**Directions**
Using the records below, transcribe word for word the stretch from the line that contains "ring tip: (1368, 804)" through the line that contains "middle pip: (1386, 786)", both end lines included, and nothing else.

**Records for processing**
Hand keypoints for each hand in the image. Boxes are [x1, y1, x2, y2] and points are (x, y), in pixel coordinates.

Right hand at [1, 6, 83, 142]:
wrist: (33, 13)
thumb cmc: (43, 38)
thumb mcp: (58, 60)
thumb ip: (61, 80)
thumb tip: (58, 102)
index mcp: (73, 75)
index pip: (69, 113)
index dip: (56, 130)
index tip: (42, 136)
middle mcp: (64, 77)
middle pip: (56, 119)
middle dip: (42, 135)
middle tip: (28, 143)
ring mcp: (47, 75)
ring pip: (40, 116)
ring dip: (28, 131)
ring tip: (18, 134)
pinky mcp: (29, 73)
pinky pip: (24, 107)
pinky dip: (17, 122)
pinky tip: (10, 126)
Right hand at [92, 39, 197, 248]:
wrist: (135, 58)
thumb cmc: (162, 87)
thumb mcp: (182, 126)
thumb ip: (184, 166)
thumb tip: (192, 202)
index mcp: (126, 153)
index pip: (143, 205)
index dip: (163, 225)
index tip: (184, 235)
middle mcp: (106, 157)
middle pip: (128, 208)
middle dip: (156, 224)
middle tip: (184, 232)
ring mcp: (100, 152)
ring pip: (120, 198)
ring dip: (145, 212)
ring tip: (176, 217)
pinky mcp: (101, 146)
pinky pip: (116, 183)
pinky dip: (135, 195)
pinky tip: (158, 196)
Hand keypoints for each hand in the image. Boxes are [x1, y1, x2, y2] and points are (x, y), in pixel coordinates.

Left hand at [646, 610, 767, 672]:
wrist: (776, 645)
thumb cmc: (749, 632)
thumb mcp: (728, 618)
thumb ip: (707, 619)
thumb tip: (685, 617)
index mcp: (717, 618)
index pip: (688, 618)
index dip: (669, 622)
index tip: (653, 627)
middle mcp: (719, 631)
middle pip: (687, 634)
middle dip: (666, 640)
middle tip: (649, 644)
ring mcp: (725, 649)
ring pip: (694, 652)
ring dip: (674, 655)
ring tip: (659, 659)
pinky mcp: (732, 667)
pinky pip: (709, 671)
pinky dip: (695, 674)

* * *

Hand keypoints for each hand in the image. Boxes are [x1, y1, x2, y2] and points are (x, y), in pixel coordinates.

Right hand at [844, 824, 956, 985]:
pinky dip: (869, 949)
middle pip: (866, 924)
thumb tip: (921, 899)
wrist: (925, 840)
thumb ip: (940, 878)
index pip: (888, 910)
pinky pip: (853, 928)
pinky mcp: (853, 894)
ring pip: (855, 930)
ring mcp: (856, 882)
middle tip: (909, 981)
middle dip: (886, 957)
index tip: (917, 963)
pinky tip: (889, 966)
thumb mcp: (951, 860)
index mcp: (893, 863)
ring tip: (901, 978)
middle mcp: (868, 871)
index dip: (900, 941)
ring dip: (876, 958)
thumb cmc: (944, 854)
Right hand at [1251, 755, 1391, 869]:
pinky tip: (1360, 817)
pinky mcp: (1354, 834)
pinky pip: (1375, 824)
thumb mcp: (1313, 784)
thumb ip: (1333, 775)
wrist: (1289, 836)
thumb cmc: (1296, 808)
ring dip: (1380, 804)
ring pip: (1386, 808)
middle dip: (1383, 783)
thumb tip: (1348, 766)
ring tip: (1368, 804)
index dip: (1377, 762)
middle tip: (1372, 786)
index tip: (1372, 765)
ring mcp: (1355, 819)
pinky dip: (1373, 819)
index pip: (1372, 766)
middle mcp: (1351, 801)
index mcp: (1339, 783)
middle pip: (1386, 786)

**Your response**
ring tip: (1368, 804)
index dip: (1377, 762)
middle tip: (1372, 786)
index tip: (1372, 765)
ring mcp: (1355, 819)
pinky dip: (1373, 819)
index pip: (1372, 766)
middle mcp: (1351, 801)
index mcp: (1339, 783)
middle pip: (1386, 786)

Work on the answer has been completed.